Um grupo ensaiado desencadeia uma ação que, não se apresentando como
teatro, estimula a participação dos circunstantes, levando-os a figurar nela na
qualidade de verdadeiros agentes. Processa-se inicialmente a conscientização de
um problema, e parte-se dai para modificar a realidade opressora.
Boal sabe que não inventou o teatro do oprimido, que já assumiu diversas
formas. Seu empenho é o de sistematizá-lo, tarefa que não havia sido cumprida
antes. A importância enorme de seu ensinamento teórico e prático acha-se hoje
reconhecida em todo o mundo, multiplicando-se seu exercício, a partir do Groupe
Boal (CEDLTADE - Centre d’Etude et de Diffusion des Techniques Actives
d’Expression), que tem sede em Paris.
Esclarece Boal que “o teatro do oprimido não é um teatro de classe”. A
melhor definição para ele “seria a de que se trata do teatro das classes oprimidas e
de todos os oprimidos, mesmo no interior dessas classes” (p. 25). No teatro-imagem,
“o objetivo dos exercícios é o de nos ajudar a ver aquilo que olhamos” (p. 34). Já
uma cena de teatro-foro deve, necessariamente, envolver todos os participantes, os
quais devem, todos, sentir-se igualmente oprimidos pela mesma opressão. Por isso,
é necessário um grau elevado de homogeneização da platéia” (p. 128). Acrescenta
Boal que “o teatro-foro tende a ocupar-se da primeira pessoa do plural (mesmo que
o tema seja proposto por um só indivíduo), enquanto o psicodrama tende a ocupar-
se de um indivíduo, da primeira pessoa do singular, mesmo que o problema possa
revelar-se coletivo” (p. 131). Se “o psicodrama busca o efeito terapêutico”, o teatro-
foro “trabalha com pessoas que se declaram saudáveis, que vivem perfeitamente
integradas numa sociedade que elas questionam e pretendem modificar” (p. 131).

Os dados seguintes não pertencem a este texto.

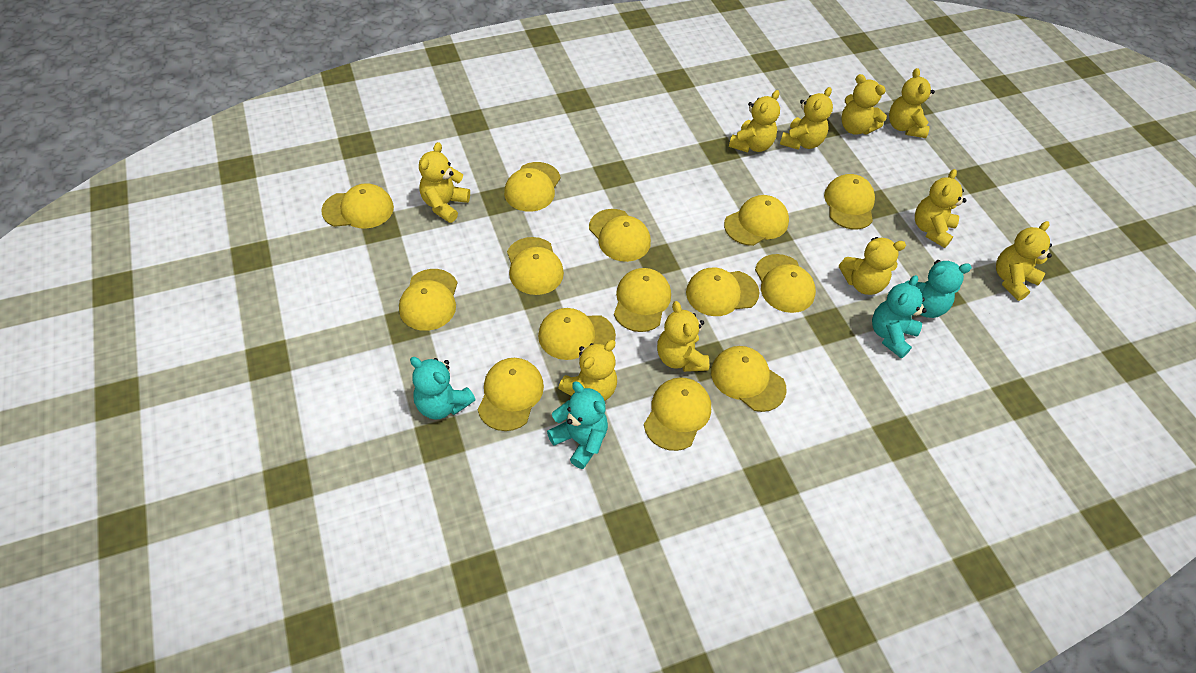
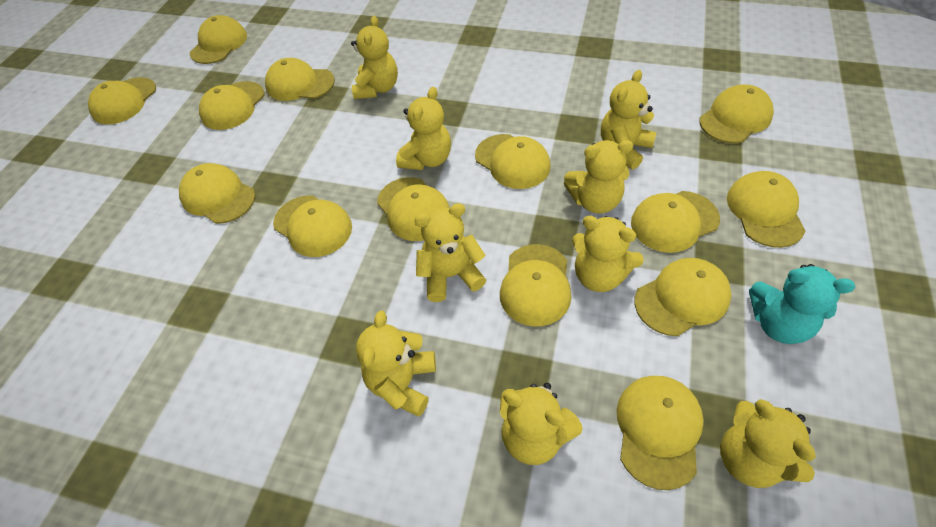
turquoise teddy bear: 4 -> 1
yellow teddy bear: 10 -> 9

A primeira técnica do teatro do oprimido foi aplicada em São Paulo, em 1970,
no Núcleo 2 do Teatro de Arena, com o teatro-jornal: em meio à terrível opressão
que sufocava o País, dramatizavam-se notícias jornalísticas, em meritório exercício
de liberdade. Sintetizando as modalidades a que se dedicou depois, Boal enumera:
Le flic dans la téte (O “tira” na cabeça), tomada de consciência dos bloqueios diante
de uma situação; o teatro-foro, ensaio das alternativas que preparam uma ação na
realidade (mise en jeu de Ia réalité); teatro invisível, fase posterior, penetração da
ficção na realidade (mise en réalité da jeu); e teatro-imagem, utilização da imagem
como linguagem, servindo um pouco para tudo.
Guarda Augusto Boal absoluta lucidez em relação ao teatro do oprimido. Ele
encara a atividade cênica sob o prisma da linguagem e não como produto acabado.
Esse o motivo de Boal continuar a escrever e dirigir peças, sem a pretensão ingênua
de que o teatro do oprimido passasse a ocupar todos os espaços.